多重比较之FWE & FDR

同样的开场白，同样适用。话不多说，还是那句熟悉的，本来我也是不想写的，但是还是写了（其实，我写到一半的时候都不想写了的orz），简单入门方便理解的那种，不会深究。才疏学浅，有问题请指正。

引入

为了厘清思路，接下来会从几个方面阐述：
多重比较是什么以及为什么需要FWE和FDR？
FWE是什么？
FDR是什么？
FWE和FDR有什么异同点

多重比较是什么以及为什么需要FWE和FDR？

多重比较使用的场合都涉及到多次统计比较下判断显著性的问题。一般来说，要确定一个统计结果是不是显著的，就需要确保犯错误的概率是小于0.05的，也就是小概率，这时我们就有把握说这个统计结果是比较可靠的，显著性水平为0.05，也就是说，结果的假阳性的概率最多为5%。如果进行一次统计分析时p值的阈限是0.05，进行两次比较时，p值的阈限实际上应该是0.05*(1/2)。依次类推，如果进行和很多次的比较后，此时的p值就远远不是0.05了，为了能够控制假阳性也使得结果可被接受，因此就需要进行校正。
FWE和FDR就是两种校正p值的方式。
多重比较不是事后比较，两者首先名字就不一样，是完全不一样的东西。多重比较是进行了多次统计之后，判断结果是否显著的问题。事后比较是多水平统计结果显著后（e.g.方差分析）为了进一步探明是其中哪些水平上显著而进行的进一步的分析。

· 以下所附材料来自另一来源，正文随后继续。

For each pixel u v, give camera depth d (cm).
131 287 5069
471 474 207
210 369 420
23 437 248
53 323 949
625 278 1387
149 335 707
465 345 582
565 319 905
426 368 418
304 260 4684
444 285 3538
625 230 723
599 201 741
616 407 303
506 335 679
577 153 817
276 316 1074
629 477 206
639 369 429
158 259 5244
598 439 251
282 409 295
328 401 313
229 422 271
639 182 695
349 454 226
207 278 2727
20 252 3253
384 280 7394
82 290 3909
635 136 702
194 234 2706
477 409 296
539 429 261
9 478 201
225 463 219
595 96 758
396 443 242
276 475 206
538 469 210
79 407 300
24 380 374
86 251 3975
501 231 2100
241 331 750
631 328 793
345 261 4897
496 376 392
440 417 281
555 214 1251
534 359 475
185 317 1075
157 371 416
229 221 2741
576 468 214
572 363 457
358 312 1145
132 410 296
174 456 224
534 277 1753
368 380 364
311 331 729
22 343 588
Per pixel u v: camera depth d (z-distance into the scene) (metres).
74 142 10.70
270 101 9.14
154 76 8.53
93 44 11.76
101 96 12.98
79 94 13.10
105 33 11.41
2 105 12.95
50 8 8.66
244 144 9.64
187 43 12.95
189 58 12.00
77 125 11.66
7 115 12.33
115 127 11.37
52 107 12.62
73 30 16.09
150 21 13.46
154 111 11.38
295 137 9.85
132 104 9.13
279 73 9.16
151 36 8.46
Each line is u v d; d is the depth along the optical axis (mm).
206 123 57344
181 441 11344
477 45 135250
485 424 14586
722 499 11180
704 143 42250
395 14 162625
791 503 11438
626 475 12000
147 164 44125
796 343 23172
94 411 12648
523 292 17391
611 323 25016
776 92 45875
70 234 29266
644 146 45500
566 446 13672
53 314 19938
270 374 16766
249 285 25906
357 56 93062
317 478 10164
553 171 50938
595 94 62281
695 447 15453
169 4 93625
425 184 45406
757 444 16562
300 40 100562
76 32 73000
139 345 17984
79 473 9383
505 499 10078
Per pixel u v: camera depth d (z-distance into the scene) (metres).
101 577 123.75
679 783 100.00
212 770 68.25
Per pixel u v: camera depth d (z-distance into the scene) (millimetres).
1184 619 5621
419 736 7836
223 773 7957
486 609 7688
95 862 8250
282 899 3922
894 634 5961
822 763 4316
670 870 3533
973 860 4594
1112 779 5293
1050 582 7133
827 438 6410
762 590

在什么时候需要多次统计，也就是多重比较呢？在脑科学中，fMRI和EEG的数据通常涉及到多个voxel通道时频点等，往往在进行比较分析中需要对这些层面上的值进行统计分析，涉及多次比较。

FWE是什么？

familywise error correction 是面临着多重比较时候的控制方法。其中最经典标准的是Bonferroni检验，计算方式就是前面提到的用一次统计时的p值阈限除以总的统计次数，即 p/n。FWE衡量的是在多次统计比较时，至少犯一次错误的概率。

FDR是什么？

我的理解是FDR false discovery rate 是在实际应用中对FWE标准的放宽。因为在实际的应用中，FWE的标准过于严格。对voxel进行了成千上万次的统计后，结果很难存活。而且另一方面，其实很难说被筛选掉的结果就一定不存在一定程度上的激活。FDR强调的是控制假阳率，也就是控制错误发现的概率的方法。控制罗FDR并不是保证结果中没有假阳性，而是保证结果中只有几个假阳性。将FDR控制水平设置为0.05将保证不超过5%的部分为假阳性。这个结果是可以被接受的，也没有FWE一样严苛。

FWE和FDR有什么异同点

FWE：更加严格，可以保证最后结果中包含的一定是显著的，但是也会带来真值没有检测出来的情况；
FDR：比FWE宽松，最终结果中真值一定会全包含，但也会包含可接受范围内的假值。

参考资料：
http://mindhive.mit.edu/book/export/html/90

此处贴上部分原文

P threshold FAQ

Frequently Asked Questions - P-thresholds

PthresholdPapers

PthresholdHowTos

PthresholdLinks

What is the multiple-comparison problem? What is familywise error correction (FWE)?
To start, Nichols and Hayasaka (PthresholdPapers) provide an excellent introduction to the issue of FWE in neuroimaging in very readable fashion. You're encouraged to check it out.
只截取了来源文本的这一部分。